--- Start of EXTRACTED TEXT ---
[bitcoin-dev] New difficulty algorithm part 2

Scott Roberts wordsgalore at gmail.com
Fri Oct 13 11:35:09 UTC 2017


Yes, the current price ratio indicates there is no need for a new
difficulty algorithm. I do not desire to fork before a disaster, or to
otherwise employ a new difficulty before a fork is otherwise needed.

A 2-week delay in difficulty response is a 2 week error in
measurement. Slow response generally means less intelligence.

My goal is not to have a bunch of BTC clones that merchants and buyers
use equally, but to have a  better difficulty algorithm in place to be
used in the next BTC "Core" fork. If not for the current situation,
then for future security.

>  This is a massive departure from the conception of Bitcoin as having a fixed limit and effectively becoming deflationary.

You mean multiple forks is inflationary. The current limit in quantity
is deflationary because the use of the coin is rising faster than its
mining is producing (see velocity of money). Constant value is defined
as being neither. Bitcoin's deflationary quality created a massive
marketing advantage as well as paid the creator about million dollars
an hour. If it suddenly were able to be a constant value coin, its use
in the marketplace and as a real store of value would skyrocket and
the cries of "Ponzi scheme" would stop. The trick is in determining
constant value without a 3rd party such as an index of a basket of
commodities (which both Keynes and von Mises wanted, but was scuttled
by the U.S. at Bretton Woods).

On Fri, Oct 13, 2017 at 12:45 AM, ZmnSCPxj <ZmnSCPxj at protonmail.com> wrote:
> Good morning,
>
>
>>ZmnSCPxj wrote:
>>> Thus even if the unwanted chain provides 2 tokens as fee per block,
>>> whereas the wanted chain provides 1 token as fee per block, if the
>>> unwanted chain tokens are valued at 1/4 the wanted chain tokens, miners
>>> will still prefer the wanted chain regardless.
>>
>>This is a good point I was not thinking about, but your math assumes
>>1/2 price for a coin that can do 2x more transactions. Holders like
>>Roger Ver have an interest in low price and more transactions. A coin
>>with 2x more transactions, 22% lower price, and 22% lower fees per
>>coin transferred will attract more merchants, customers, and miners
>>(they get 50% more total fees) and this will in turn attract more
>>hodlers and devs. This assumes it outweighs hodler security concerns.
--- End of EXTRACTED TEXT ---
> [WHAT THIS TASK INVOLVES]
Write out the passage of the difficulty-algorithm post from "A 2-week delay" up to and including "for future security.".
--- Start of DATA EXCERPTS ---
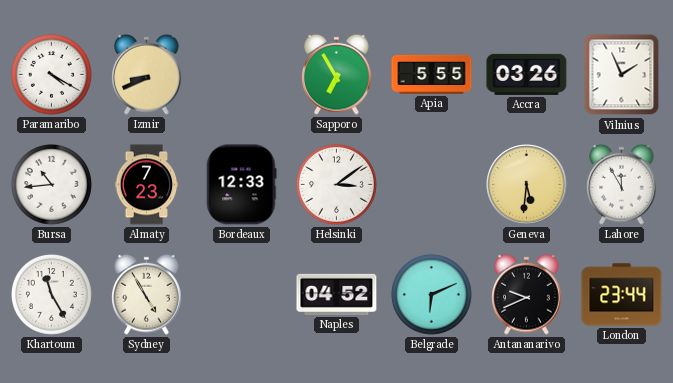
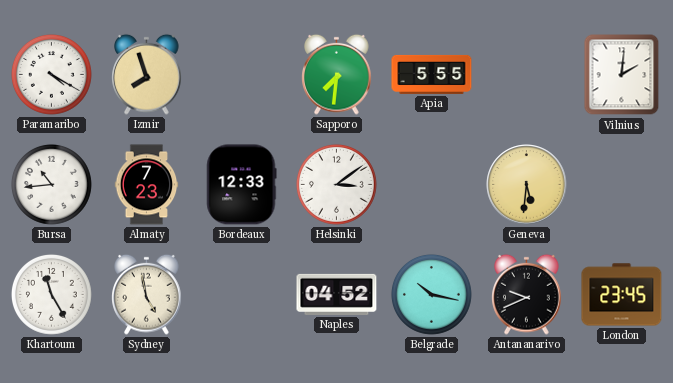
Izmir: 8:41 -> 7:57
Sapporo: 6:55 -> 7:31
Accra: 03:26 -> none
Vilnius: 1:56 -> 2:01
Lahore: 11:55 -> none
Sydney: 4:55 -> 4:58
Belgrade: 6:11 -> 10:17
London: 23:44 -> 23:45
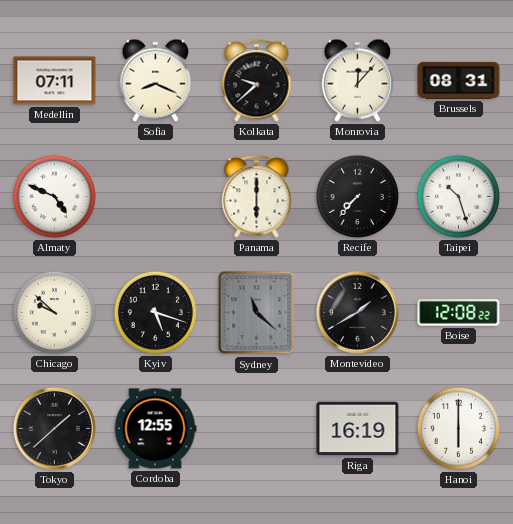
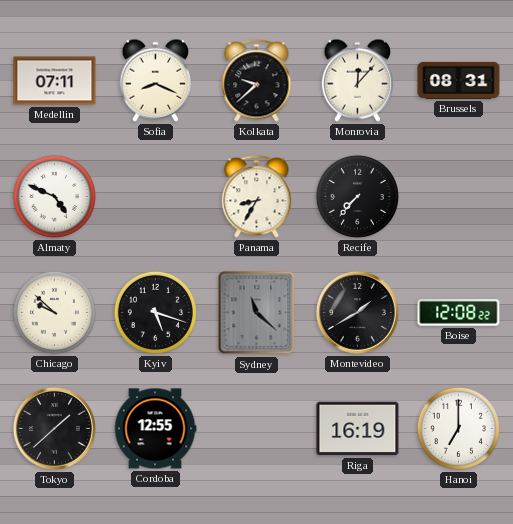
Panama: 6:00 -> 8:35
Taipei: 10:27 -> none
Hanoi: 6:00 -> 7:00
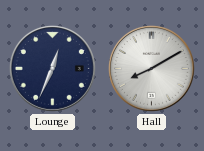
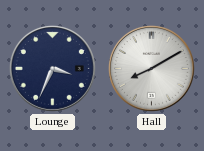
Lounge: 12:34 -> 3:34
--- End of DATA EXCERPTS ---
> [FINAL RESULT]
A 2-week delay in difficulty response is a 2 week error in
measurement. Slow response generally means less intelligence.

My goal is not to have a bunch of BTC clones that merchants and buyers
use equally, but to have a  better difficulty algorithm in place to be
used in the next BTC "Core" fork. If not for the current situation,
then for future security.